Creating and Modifying CookieCutter Project Templates

Written on May 30, 2019

[ data-science easi ]

A while back, I wrote about CookieCutter Data Science, which a project templating scheme for homogenizing data science projects. The data science cookiecutter was a great idea, I think, and my team uses it for all our projects at work. The key is in encouraging/enforcing a certain level of standards and structure. It takes a little cognitive load to take on the data science cookiecutter your first time, but ever thereafter it will lighten the cognitive load for you and your team. This is essential when working on multiple projects at once, leaving projects idle for weeks to months at a time, and frequently swapping projects with others on the team.

CookieCutter, in general, can be used as a homogenization tool for any type of project templating. For example, in addition to the data science cookiecutter, a data scientist might be interested in project templating for Python packages. But note that the templating needn’t be for anything related to Python, data science, or programming. It could be that every time you have a new client, you begin their records with the same Microsoft Word and csv files. Or, you might write the same boilerplate for blog posts written in Markdown over and over again. Both can be cookiecutter’d.

In what follows, I will show how to create project templates for these “toy” examples. Neither are incredibly strong cases for learning how to use Cookiecutter, but include enough of the basics for when one comes up. In my experience, this has become important for modifying and extending the original data science cookiecutter: as I’ve used this template for a while now, I have found myself having to make the same modifications and additions each time (e.g., in the Makefile, we need to include security flags on the AWS data transfers; e.g., we use additional Markdown files for documentation; etc).

New Client

First, make a directory whose name will be the name of your cookiecutter. Then, inside this directory, we will create the template directory and a JSON file that houses some creation-time variables. Inside the template directory, we will house a few standard documents that we use every time we call a new potential client.

mkdir newClient
cd newClient
mkdir {{cookiecutter.name}}

Inside the directory, {{cookiecutter.name}}, we will put a MSWord file that includes a list of talking points and questions to ask. We will also put a CSV file that will collect the relevant data to be injected into our client database.

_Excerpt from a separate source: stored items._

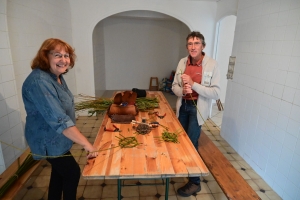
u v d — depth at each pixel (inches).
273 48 96.7
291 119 86.5
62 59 58.8
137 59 275.4
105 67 272.7
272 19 97.5
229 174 83.1
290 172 87.4
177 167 55.4
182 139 70.4
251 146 115.0
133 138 68.7
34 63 59.3
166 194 71.6
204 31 175.2
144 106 97.1
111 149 63.0
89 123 165.2
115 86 282.4
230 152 130.7
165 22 266.4
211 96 81.6
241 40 124.3
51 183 74.3
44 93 54.8
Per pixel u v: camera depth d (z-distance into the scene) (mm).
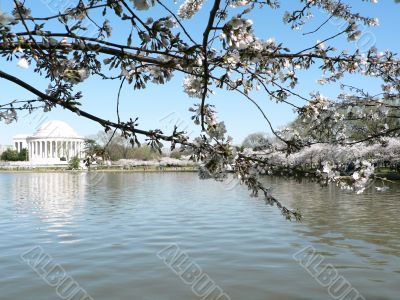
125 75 3277
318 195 28969
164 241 13250
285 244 12719
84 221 17516
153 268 10188
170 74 3607
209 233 14586
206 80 3252
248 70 3807
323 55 4461
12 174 78938
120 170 82312
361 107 9742
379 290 8555
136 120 3371
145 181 50781
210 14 2732
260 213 19656
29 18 2969
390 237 13633
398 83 6555
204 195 30219
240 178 3619
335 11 5113
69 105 3254
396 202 23719
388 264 10414
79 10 3059
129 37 3082
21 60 2488
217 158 3436
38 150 112188
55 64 3078
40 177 64812
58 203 25047
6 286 8922
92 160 3586
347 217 18062
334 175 4402
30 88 3186
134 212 20453
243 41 2881
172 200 26594
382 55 5441
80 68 3463
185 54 3203
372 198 26266
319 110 4559
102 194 31781
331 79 7609
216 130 3465
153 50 3182
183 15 4805
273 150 4156
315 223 16547
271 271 9914
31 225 16484
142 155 86188
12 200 27141
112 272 9891
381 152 25625
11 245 12727
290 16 5094
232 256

The MSWord file will have a variable name and the CSV file will include a bunch of variables, all of which will be instantiated at the time of creation.

Ultimately, the CookieCutter template should look something like this:

tree newClient/
newClient/
├── cookiecutter.json
└── {{cookiecutter.name}}
    ├── client_record.csv
    └── {{cookiecutter.name}}_First-Phone-Call_{%\ now\ 'local',\ '%Y-%m-%d'%}.docx

1 directory, 3 files

The CSV file will look something like this:

cat newClient/\{\{cookiecutter.name\}\}/client_record.csv 
name,dob,gender,number,email
{{cookiecutter.name}},{{cookiecutter.dob}},{{cookiecutter.gender}},{{cookiecutter.number}},{{cookiecutter.email}}

And the top-level JSON file should look like this:

cat cookiecutter.json 
{
  "name": "",
  "dob": "",
  "gender": "",
  "number": "",
  "email": ""
}

Now, to be able to call this CookieCutter from any path in your system, just move it into the CookieCutter hidden directory in your home folder:

mv newClient/ ~/.cookiecutters/

Adding a new client directory is now as easy as this:

cookiecutter newClient
name []: Joe Schmoe
dob []: 2019-02-02
gender []: f
number []: 1234567890
email []: e@m.ail

Now, believe me: this cookiecutter is doing the bare minimum. For example, it does not enforce any format on anything: we could write the dob in any date format we want, etc. These things can be enforced using pre- and post-generation hooks. We will use some very simple hooks in the next example to illustrate.

New Blog Post

Whenever I create a new blog post, I must create the same boilerplate Markdown – basically this:

---
title: Catchy Title for Interesting Topic
layout: post
tags: cat dog fish
---

Also, how my GitHub blog is set up, the file name should have the date (YYYY-MM-DD) preceding the title… If I forget to do any of these things, the blog post might not look right, or might not show up in the right spot, etc. So, there you go: a little bit of motivation for creating a blog post template!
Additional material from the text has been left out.